Pregnancy is beautiful, pregnant women are goddesses, pregnant bodies are perfect…yada yada yada. It’s all unicorns and rainbows until you get to around 38 weeks and you feel more like this…
Only about 4-5% of babies are born on their actual due date, so the chance of delivering past 40 weeks is totally common and normal. As you begin thinking about when to start your maternity leave – and so much of that is based around the expected due date – let’s discuss what happens to your Pregnancy Disability Leave (PDL) and State Disability Insurance (SDI) in the event your baby decides to take his/her sweet time entering this world.
In case you haven’t read the Maternity Leave 101 post, here’s some background info to get you up to speed.
In California, as long as you work for an employer with over 5 employees you are eligible for Pregnancy Disability Leave, which provides up to* 17.3 weeks (as certified by your doctor) of unpaid job protection for disability due to pregnancy, childbirth and other related conditions. *The actual duration of your PDL is for however long your doctor has certified, but the “standard” duration for a normal, healthy pregnancy and childbirth is 4 weeks before estimated due date and 6 weeks after for a vaginal delivery or 8 weeks for a c-section. Should you have any complications before or after birth, your doctor can certify an extension past this “standard” duration.

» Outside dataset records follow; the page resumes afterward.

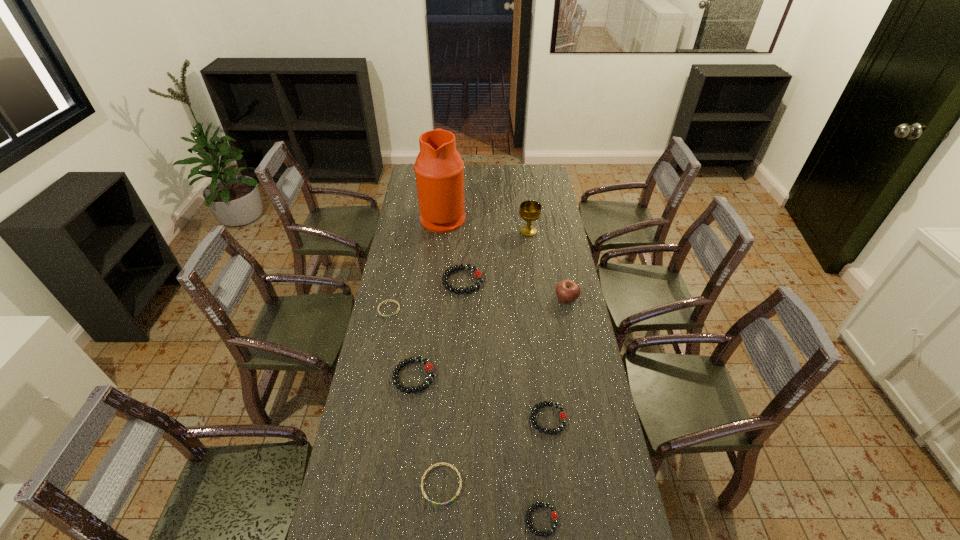
Locate an element on the screen. object identified as the fourth closest to the right blue bracelet is located at coordinates (390, 299).

Select which object appears as the third closest to the farthest black bracelet. Please provide its 2D coordinates. Your answer should be formatted as a tuple, i.e. [(x, y)], where the tuple contains the x and y coordinates of a point satisfying the conditions above.

[(530, 211)]

Where is `bracelet identified as the second closest to the fourth nearest bracelet`? bracelet identified as the second closest to the fourth nearest bracelet is located at coordinates (445, 464).

Locate an element on the screen. bracelet object that ranks as the fourth closest to the chalice is located at coordinates (563, 416).

Select which black bracelet is the closest to the sixth farthest object. Please provide its 2D coordinates. Your answer should be formatted as a tuple, i.e. [(x, y)], where the tuple contains the x and y coordinates of a point satisfying the conditions above.

[(563, 416)]

Select which black bracelet is the second closest to the nearest black bracelet. Please provide its 2D coordinates. Your answer should be formatted as a tuple, i.e. [(x, y)], where the tuple contains the x and y coordinates of a point satisfying the conditions above.

[(429, 368)]

I want to click on vacant space that satisfies the following two spatial constraints: 1. on the back side of the smallest black bracelet; 2. on the left side of the chalice, so click(515, 232).

You are a GUI agent. You are given a task and a screenshot of the screen. Output one action in this format:
    pyautogui.click(x=<x>, y=<y>)
    Task: Click on the blank space that satisfies the following two spatial constraints: 1. from the spout of the tallest object; 2. on the right side of the tallest bracelet
    This screenshot has width=960, height=540.
    Given the screenshot: What is the action you would take?
    pyautogui.click(x=437, y=281)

While your job is protected (unpaid) under PDL, you may be eligible to receive partial wage replacement through State Disability Insurance (SDI). SDI begins on the first day of your PDL (minus the 7-day unpaid waiting period) and continues through the entire duration you are “disabled” by pregnancy and childbirth. Through SDI, you’ll be paid either 60% or 70% of your normal wages. Read here for the full rundown on how to calculate your SDI benefits.
So, if the “standard” is to start maternity leave at 36 weeks, what happens if you’re late? Don’t you worry – the system’s got you covered! Regardless of how late you are, your pre-birth PDL time will simply be extended until you give birth, and your post-birth recovery time will apply accordingly to how you delivered.

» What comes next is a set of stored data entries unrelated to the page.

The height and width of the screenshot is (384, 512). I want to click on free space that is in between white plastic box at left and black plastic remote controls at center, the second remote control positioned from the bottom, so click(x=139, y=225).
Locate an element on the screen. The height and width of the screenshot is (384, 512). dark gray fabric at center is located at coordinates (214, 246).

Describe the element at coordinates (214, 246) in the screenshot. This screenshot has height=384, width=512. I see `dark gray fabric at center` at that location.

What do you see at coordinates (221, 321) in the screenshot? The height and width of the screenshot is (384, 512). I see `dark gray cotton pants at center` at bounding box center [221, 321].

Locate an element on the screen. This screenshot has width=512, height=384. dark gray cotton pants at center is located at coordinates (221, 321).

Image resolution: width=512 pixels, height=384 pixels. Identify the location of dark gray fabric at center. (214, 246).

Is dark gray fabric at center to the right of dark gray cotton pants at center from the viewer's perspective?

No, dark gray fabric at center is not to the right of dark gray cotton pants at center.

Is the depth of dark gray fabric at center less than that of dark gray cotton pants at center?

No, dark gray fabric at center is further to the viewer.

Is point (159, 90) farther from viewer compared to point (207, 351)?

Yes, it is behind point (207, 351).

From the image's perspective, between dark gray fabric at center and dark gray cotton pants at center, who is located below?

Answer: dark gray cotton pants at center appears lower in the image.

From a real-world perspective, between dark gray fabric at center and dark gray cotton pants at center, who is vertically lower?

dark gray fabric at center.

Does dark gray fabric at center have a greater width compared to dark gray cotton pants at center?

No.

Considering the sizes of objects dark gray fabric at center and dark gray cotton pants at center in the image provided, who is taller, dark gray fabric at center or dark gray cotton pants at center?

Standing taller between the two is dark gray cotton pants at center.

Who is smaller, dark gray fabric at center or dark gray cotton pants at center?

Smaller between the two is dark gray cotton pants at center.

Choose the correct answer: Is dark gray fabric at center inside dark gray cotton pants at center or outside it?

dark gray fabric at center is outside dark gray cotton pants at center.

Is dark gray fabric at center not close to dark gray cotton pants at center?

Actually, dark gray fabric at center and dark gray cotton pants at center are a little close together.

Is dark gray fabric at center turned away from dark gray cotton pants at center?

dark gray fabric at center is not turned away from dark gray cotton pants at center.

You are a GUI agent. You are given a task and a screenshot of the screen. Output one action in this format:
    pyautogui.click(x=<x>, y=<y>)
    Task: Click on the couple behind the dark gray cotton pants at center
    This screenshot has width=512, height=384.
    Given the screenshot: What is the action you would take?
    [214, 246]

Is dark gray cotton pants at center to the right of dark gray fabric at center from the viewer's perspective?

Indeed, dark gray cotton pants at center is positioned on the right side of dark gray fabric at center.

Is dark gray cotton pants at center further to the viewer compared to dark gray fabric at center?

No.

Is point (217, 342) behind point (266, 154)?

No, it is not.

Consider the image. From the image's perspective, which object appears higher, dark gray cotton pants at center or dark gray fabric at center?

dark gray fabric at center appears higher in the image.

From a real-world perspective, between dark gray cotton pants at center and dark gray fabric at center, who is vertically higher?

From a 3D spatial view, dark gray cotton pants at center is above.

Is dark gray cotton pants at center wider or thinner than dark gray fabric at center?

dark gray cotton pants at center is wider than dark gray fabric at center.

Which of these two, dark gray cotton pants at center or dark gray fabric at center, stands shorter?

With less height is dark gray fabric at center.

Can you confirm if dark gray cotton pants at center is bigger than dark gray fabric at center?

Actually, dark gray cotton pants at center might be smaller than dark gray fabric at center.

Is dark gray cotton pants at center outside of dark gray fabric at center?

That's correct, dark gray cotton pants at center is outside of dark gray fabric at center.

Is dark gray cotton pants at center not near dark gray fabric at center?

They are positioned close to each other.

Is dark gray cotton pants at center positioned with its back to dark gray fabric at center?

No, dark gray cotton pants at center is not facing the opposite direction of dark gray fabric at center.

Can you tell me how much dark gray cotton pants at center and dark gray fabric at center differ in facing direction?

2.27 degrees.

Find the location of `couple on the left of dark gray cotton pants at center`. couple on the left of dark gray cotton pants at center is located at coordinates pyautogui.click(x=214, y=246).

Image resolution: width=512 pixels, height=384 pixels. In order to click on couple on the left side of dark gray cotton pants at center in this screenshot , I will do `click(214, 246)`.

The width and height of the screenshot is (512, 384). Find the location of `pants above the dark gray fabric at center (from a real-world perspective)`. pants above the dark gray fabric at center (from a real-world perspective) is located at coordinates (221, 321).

Example: You start your leave at 36 weeks but you don’t give birth until 41 weeks via c-section: Your PDL/SDI will start at 36 weeks (minus the 7-day unpaid waiting period for SDI), you’ll give birth at 41 weeks, and you’ll continue your PDL/SDI until 8 weeks postpartum for your c-section delivery. Example 2: If you’re overdue by 2 weeks (gasp!), same sitch. Your pre-birth PDL/SDI time will simply be extended until week 41, you’ll give birth at 42 weeks, and you’ll continue with PDL/SDI for however long necessary for post-birth recovery (either 6 weeks for vaginal, 8 weeks for c-section, or longer if medically necessary).
Also, on the flip side, if your baby comes early – which is also common – you’ll simply have PDL/SDI (minus the 7-day unpaid waiting period for SDI) up until the day you give birth, and continue with PDL/SDI for however long necessary for post-birth recovery.

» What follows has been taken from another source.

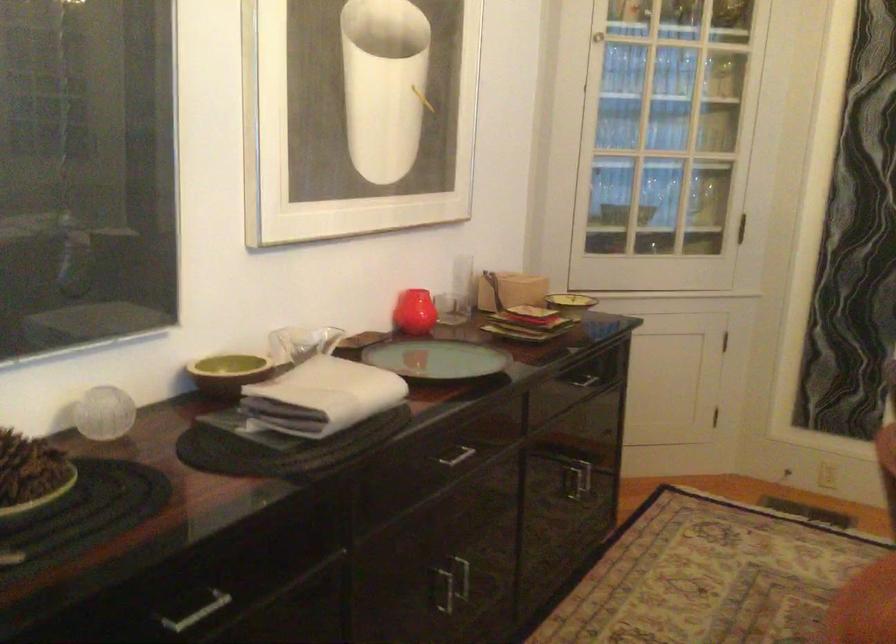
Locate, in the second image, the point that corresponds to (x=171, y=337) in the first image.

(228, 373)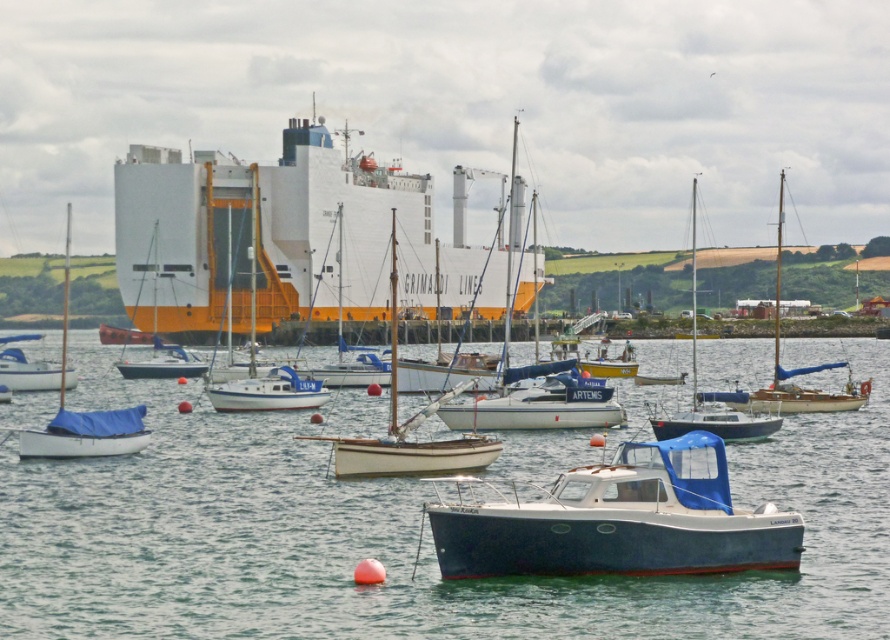
Is blue matte boat at center smaller than white matte sailboat at left?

This is why I’m such a major advocate of starting your maternity leave 4 weeks before your estimated due date. It’s a “use it or lose it” scenario, so why not take advantage of every free day before boarding the New Parent Train. Choo Choo!
I should also make super clear that having a late or early baby won’t affect any of your post-birth entitlements. No matter when you actually have the baby, as long as you have available PDL time remaining (i.e. no complications during pregnancy that required you to start PDL way early), you’ll still get the 6 or 8 weeks of PDL/SDI after the baby is born per usual protocol (or more should you need medical extensions). Also, if eligible for CFRA, following PDL you are entitled to an additional 12 weeks of unpaid job protected leave for bonding with baby. During which time, you can receive wage replacement through PFL. For more info on CFRA/PFL, head on over to that Maternity 101 post, or here if you aren’t eligible for CFRA.
IMPORTANT NOTE: Once you give birth, you must report your birth to the EDD (the folks who manage SDI) by submitting the Request for Delivery Information (DE 2513) form typically found in your EDD inbox. That form will give the EDD the heads up on your delivery date and how you delivered, and they will adjust your claim dates accordingly.
Hope that helps any pre-birth anxiety in regards to your maternity leave benefits!